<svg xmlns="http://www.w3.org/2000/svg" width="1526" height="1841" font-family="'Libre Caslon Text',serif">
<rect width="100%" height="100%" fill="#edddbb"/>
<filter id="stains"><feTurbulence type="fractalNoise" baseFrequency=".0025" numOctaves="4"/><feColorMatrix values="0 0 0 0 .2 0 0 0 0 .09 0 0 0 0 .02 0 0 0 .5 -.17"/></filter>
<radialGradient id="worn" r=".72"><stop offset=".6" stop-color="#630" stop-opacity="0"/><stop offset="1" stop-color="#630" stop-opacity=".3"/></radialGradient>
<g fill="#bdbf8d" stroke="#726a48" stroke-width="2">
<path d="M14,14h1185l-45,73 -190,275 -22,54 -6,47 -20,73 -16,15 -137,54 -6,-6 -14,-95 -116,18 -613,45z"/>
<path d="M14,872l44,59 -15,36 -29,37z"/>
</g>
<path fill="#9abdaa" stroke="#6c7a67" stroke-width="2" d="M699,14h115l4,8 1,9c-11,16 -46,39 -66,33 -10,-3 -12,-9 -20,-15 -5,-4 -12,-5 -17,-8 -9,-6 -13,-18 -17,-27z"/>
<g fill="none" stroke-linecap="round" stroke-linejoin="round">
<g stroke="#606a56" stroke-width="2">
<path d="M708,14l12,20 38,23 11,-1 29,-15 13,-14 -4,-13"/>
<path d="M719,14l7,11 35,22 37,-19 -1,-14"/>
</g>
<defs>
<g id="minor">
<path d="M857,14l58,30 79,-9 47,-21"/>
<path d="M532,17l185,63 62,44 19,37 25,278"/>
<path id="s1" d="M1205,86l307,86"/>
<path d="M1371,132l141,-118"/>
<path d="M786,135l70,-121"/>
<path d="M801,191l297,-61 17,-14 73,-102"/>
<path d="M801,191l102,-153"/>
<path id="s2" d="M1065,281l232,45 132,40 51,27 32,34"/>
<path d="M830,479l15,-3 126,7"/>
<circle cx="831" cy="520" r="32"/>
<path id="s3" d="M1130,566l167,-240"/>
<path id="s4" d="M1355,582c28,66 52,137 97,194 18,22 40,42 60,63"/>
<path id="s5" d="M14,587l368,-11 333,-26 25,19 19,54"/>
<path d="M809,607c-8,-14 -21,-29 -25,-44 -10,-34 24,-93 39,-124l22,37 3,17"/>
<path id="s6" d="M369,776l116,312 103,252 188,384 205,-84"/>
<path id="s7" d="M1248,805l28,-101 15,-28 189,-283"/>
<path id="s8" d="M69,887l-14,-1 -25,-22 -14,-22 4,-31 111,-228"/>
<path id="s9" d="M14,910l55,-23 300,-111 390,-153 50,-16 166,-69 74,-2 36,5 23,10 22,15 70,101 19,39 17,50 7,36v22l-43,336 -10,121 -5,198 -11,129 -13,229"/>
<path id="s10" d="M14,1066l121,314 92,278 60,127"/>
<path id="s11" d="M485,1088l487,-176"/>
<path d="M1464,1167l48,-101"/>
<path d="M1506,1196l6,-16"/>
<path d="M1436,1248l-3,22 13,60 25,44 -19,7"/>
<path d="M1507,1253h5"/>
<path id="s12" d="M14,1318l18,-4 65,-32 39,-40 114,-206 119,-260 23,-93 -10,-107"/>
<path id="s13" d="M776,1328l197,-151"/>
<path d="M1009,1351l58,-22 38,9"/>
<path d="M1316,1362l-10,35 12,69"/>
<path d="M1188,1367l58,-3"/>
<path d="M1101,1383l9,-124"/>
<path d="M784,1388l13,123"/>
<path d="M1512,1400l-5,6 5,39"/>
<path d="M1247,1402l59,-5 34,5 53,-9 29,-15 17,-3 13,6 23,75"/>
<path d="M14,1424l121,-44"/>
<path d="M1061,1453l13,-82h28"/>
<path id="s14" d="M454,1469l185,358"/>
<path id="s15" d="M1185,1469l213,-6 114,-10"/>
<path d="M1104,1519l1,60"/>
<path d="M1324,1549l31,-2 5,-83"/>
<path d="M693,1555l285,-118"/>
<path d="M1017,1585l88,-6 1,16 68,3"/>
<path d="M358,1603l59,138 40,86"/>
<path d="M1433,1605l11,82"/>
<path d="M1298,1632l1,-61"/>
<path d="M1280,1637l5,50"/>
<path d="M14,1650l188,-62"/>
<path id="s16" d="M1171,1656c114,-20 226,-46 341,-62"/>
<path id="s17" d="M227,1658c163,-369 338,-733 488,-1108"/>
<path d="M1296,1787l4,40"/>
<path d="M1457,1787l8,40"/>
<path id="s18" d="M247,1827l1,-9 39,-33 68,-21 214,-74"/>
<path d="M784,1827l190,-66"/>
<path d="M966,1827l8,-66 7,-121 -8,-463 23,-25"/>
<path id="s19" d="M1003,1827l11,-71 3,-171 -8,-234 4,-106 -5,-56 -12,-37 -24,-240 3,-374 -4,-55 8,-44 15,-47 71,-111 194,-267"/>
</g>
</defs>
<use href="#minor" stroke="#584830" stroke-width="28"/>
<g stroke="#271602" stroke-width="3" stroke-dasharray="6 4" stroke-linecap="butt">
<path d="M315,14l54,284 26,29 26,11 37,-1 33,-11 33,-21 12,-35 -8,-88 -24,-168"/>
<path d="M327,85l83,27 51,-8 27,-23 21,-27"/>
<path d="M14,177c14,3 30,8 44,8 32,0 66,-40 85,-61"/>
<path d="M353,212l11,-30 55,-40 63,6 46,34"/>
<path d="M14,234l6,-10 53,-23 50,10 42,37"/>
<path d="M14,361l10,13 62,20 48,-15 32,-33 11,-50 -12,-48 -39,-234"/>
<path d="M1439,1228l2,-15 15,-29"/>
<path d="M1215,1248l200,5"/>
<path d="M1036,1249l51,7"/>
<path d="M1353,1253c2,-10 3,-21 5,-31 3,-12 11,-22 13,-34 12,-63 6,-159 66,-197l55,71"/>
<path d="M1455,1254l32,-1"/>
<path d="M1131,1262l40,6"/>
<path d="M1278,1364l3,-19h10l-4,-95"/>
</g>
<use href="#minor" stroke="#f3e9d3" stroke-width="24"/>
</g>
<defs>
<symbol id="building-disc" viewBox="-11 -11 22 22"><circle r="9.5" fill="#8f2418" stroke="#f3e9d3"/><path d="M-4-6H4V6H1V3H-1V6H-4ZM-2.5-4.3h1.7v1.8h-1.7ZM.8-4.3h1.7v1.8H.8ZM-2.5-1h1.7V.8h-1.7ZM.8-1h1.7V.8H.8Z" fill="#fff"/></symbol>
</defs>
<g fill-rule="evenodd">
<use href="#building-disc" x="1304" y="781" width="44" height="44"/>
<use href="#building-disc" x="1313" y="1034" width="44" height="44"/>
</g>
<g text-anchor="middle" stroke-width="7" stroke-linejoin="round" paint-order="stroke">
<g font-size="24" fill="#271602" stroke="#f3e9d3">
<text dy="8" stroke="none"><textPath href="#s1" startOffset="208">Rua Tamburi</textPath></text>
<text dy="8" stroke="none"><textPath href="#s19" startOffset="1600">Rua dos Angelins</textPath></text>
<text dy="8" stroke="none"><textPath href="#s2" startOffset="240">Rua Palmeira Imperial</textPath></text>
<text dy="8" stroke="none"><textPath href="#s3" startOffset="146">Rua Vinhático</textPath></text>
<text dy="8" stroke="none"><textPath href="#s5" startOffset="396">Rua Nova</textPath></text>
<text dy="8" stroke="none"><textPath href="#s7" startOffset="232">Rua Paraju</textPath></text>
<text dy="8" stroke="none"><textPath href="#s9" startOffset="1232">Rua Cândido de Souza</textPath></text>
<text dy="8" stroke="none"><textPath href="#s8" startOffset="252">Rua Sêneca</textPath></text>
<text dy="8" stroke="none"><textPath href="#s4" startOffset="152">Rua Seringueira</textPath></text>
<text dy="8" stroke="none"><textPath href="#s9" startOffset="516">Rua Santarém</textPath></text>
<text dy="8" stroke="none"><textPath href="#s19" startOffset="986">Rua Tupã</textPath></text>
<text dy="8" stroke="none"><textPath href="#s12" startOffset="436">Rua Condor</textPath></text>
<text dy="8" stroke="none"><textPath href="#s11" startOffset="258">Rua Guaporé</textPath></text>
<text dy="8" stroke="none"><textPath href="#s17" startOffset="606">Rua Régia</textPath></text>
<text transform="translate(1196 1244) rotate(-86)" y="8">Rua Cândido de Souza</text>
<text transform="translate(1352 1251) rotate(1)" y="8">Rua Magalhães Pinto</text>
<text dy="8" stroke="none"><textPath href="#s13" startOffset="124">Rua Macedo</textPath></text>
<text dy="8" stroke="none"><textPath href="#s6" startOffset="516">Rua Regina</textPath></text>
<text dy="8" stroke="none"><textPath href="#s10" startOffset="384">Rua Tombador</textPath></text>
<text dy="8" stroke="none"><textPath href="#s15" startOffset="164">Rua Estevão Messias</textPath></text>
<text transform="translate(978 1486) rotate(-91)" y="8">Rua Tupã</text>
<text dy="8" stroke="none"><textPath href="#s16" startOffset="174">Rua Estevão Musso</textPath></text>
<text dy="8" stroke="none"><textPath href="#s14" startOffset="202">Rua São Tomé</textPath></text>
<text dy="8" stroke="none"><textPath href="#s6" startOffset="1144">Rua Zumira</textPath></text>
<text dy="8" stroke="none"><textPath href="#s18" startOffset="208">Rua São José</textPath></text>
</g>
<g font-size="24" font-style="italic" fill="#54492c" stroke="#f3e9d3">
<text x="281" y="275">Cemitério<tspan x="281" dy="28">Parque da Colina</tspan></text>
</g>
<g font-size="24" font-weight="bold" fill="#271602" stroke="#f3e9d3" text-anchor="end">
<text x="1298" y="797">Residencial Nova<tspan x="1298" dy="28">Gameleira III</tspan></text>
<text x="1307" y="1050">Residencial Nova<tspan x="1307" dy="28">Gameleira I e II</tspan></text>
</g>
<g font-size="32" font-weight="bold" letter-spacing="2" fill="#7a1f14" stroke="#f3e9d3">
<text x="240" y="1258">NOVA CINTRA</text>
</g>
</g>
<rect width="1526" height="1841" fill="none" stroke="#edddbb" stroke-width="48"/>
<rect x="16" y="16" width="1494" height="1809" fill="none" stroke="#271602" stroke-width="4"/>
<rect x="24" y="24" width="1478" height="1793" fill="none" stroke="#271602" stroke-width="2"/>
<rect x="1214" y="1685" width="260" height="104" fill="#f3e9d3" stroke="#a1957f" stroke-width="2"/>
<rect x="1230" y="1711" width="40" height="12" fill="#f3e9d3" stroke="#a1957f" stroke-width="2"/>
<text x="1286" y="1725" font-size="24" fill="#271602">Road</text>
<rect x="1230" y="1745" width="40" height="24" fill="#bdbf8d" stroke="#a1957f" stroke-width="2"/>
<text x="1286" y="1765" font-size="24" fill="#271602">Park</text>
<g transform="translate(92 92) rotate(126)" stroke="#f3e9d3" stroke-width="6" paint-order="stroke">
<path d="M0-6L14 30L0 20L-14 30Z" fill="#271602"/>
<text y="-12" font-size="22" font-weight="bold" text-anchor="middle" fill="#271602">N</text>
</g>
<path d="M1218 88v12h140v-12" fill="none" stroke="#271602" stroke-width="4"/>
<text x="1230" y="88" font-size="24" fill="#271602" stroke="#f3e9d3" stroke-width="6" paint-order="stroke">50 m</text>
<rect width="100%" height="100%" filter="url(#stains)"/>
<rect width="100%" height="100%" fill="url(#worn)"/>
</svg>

------------

- [Task]:
Find the word "middle" in the listing above. Copy each line where it appears.

- [Worked solution]:
<g text-anchor="middle" stroke-width="7" stroke-linejoin="round" paint-order="stroke">
<text y="-12" font-size="22" font-weight="bold" text-anchor="middle" fill="#271602">N</text>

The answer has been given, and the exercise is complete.